女、地下街
私の中でぐるぐると見続けている、どこかの世界の話。雨街と呼ばれる地上と、それを避けて人々が逃げた地下街と、あとどこか知らない土地の断片的な話達です。
冷たい雨の降り続ける街だった。朽ちたビル、溜まった水、水は流れ落ちて街の低い場所へ集まり、水没した瓦礫が雨粒の波紋に揺らめいている。

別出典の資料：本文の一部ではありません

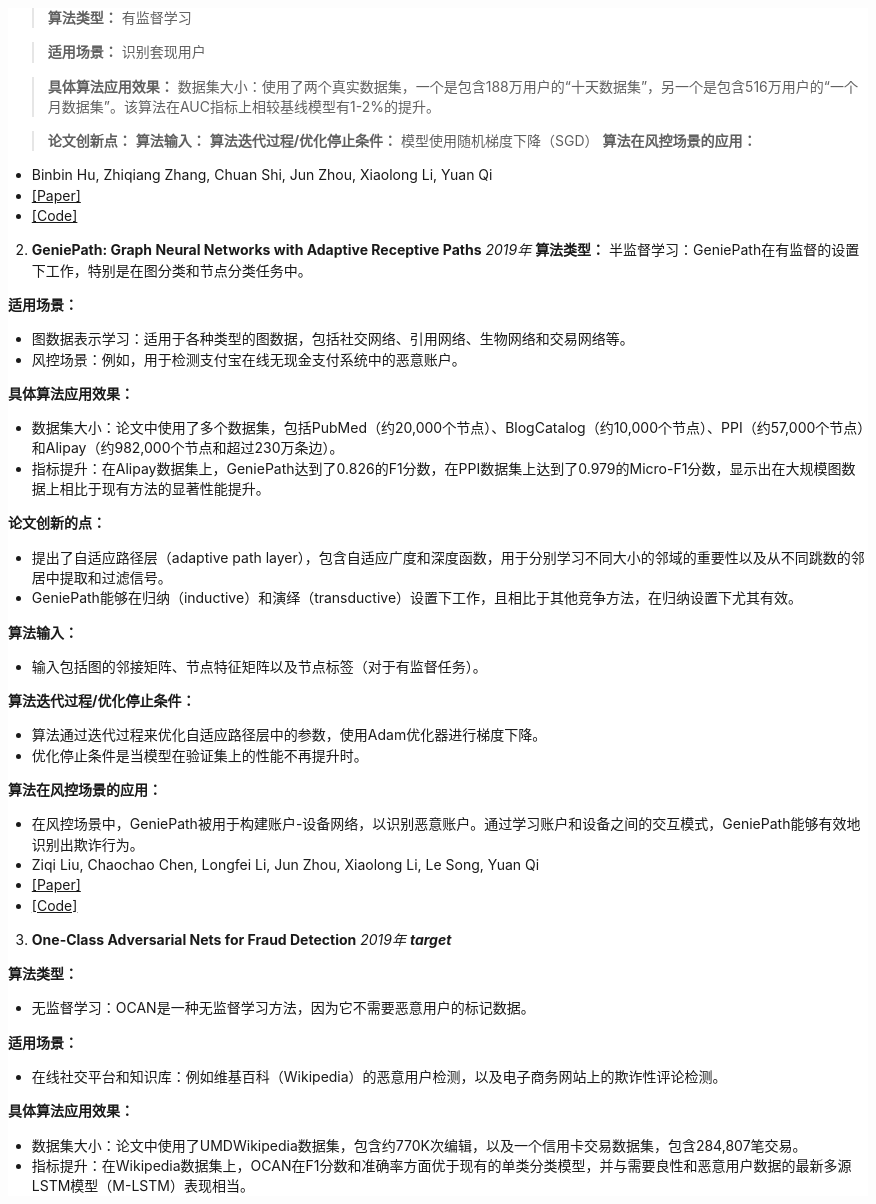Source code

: >**算法类型：**
有监督学习

>**适用场景：**
识别套现用户

>**具体算法应用效果：**
数据集大小：使用了两个真实数据集，一个是包含188万用户的“十天数据集”，另一个是包含516万用户的“一个月数据集”。该算法在AUC指标上相较基线模型有1-2%的提升。

>**论文创新点：**
**算法输入：**
**算法迭代过程/优化停止条件：**
模型使用随机梯度下降（SGD）
**算法在风控场景的应用：**

- Binbin Hu, Zhiqiang Zhang, Chuan Shi, Jun Zhou, Xiaolong Li, Yuan Qi
- [\[Paper\]](https://aaai.org/ojs/index.php/AAAI/article/view/3884)
- [\[Code\]](https://github.com/safe-graph/DGFraud)

2.  **GeniePath: Graph Neural Networks with Adaptive Receptive Paths** *2019年*
**算法类型：**
半监督学习：GeniePath在有监督的设置下工作，特别是在图分类和节点分类任务中。

**适用场景：**
- 图数据表示学习：适用于各种类型的图数据，包括社交网络、引用网络、生物网络和交易网络等。
- 风控场景：例如，用于检测支付宝在线无现金支付系统中的恶意账户。

**具体算法应用效果：**
- 数据集大小：论文中使用了多个数据集，包括PubMed（约20,000个节点）、BlogCatalog（约10,000个节点）、PPI（约57,000个节点）和Alipay（约982,000个节点和超过230万条边）。
- 指标提升：在Alipay数据集上，GeniePath达到了0.826的F1分数，在PPI数据集上达到了0.979的Micro-F1分数，显示出在大规模图数据上相比于现有方法的显著性能提升。

**论文创新的点：**
- 提出了自适应路径层（adaptive path layer），包含自适应广度和深度函数，用于分别学习不同大小的邻域的重要性以及从不同跳数的邻居中提取和过滤信号。
- GeniePath能够在归纳（inductive）和演绎（transductive）设置下工作，且相比于其他竞争方法，在归纳设置下尤其有效。

**算法输入：**
- 输入包括图的邻接矩阵、节点特征矩阵以及节点标签（对于有监督任务）。

**算法迭代过程/优化停止条件：**
- 算法通过迭代过程来优化自适应路径层中的参数，使用Adam优化器进行梯度下降。
- 优化停止条件是当模型在验证集上的性能不再提升时。

**算法在风控场景的应用：**
- 在风控场景中，GeniePath被用于构建账户-设备网络，以识别恶意账户。通过学习账户和设备之间的交互模式，GeniePath能够有效地识别出欺诈行为。
- Ziqi Liu, Chaochao Chen, Longfei Li, Jun Zhou, Xiaolong Li, Le Song, Yuan Qi
- [\[Paper\]](https://arxiv.org/abs/1802.00910)
- [\[Code\]](https://github.com/safe-graph/DGFraud)

3.  **One-Class Adversarial Nets for Fraud Detection** *2019年* ***target***

**算法类型：**
- 无监督学习：OCAN是一种无监督学习方法，因为它不需要恶意用户的标记数据。

**适用场景：**
- 在线社交平台和知识库：例如维基百科（Wikipedia）的恶意用户检测，以及电子商务网站上的欺诈性评论检测。

**具体算法应用效果：**
- 数据集大小：论文中使用了UMDWikipedia数据集，包含约770K次编辑，以及一个信用卡交易数据集，包含284,807笔交易。
- 指标提升：在Wikipedia数据集上，OCAN在F1分数和准确率方面优于现有的单类分类模型，并与需要良性和恶意用户数据的最新多源LSTM模型（M-LSTM）表现相当。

ここは雨街。名前も、存在意義すら遠い過去に置き忘れてきた、雨の降り続ける街。人も、生き物も、草木も、死んだようにひっそりと、少なく呼吸を重ねる街。
嫌になっちゃうわよね
ぽつりと女が呟いた言葉に男は振り向く。朽ちかけの窓枠に肘をつき、女は億劫そうに口を開く。

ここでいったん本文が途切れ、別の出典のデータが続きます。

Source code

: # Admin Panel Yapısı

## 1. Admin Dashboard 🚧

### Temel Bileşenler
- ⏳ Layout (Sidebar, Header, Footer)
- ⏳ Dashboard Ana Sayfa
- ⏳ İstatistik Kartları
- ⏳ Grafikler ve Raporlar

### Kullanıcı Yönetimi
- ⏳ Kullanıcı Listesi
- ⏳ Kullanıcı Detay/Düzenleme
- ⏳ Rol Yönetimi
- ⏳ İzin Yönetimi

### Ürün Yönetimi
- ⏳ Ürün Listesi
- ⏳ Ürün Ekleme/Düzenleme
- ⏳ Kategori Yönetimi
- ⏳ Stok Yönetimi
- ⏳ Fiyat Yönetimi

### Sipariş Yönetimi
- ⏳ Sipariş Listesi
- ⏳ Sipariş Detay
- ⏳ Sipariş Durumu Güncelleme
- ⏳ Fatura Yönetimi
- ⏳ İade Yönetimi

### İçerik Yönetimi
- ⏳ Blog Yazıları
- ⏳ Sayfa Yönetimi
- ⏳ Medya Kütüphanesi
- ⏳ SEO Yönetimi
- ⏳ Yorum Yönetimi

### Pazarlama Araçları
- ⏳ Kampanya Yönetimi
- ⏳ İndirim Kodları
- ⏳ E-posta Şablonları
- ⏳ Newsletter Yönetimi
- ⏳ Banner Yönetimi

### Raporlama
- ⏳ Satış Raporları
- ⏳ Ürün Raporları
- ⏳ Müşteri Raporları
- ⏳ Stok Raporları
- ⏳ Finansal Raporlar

「地下じゃ絶対に見られない雨なのに、こうやって、いざ地上で暮らしてみると気が滅入ってくるのよね」
「…人間はそこに無いものを望む生き物だからな」
「そうね」
会話は続かない。雨音が沈黙を強調し、それでいて沈黙は雨音へと成り代わった。
絶えず降り続ける雨はこの世界で人々の生きる気力を無くしてしまった。
「……そして、嫌になったから潜ったんだろうよ」
呟いた言葉が消えないうちに、男の気配は部屋から無くなっていた。
残った女は口元に指を当て、そっと息を吐いて目を伏せる。次に目を開いたとき、雨の冷たい空気が彼女の肺の中で渦巻いていた。
「…煙くらい外へ流しなさいよね」
ぴちゃ、ぴちゃ、と足音で水音が跳ねる。防水性に優れた靴は、降り続ける雨のお陰で進化してきた物だ。お陰で地下街へ続く暗く湿った洞穴内でも、濡れて足先から寒さを感じることはない。雨に対抗した結果最も雨に適した発明は、雨の降らない地下街では意味はないというのに。
雨街へ降る雨に害はない。ただ町が沈むだけ、雨が止まないだけ、日が出ないだけ。雨街に降った雨がどこへ行くのか、知る者はいないが、少なくとも地下街で暮らす人間の営みを支える程度は地下へと引かれている。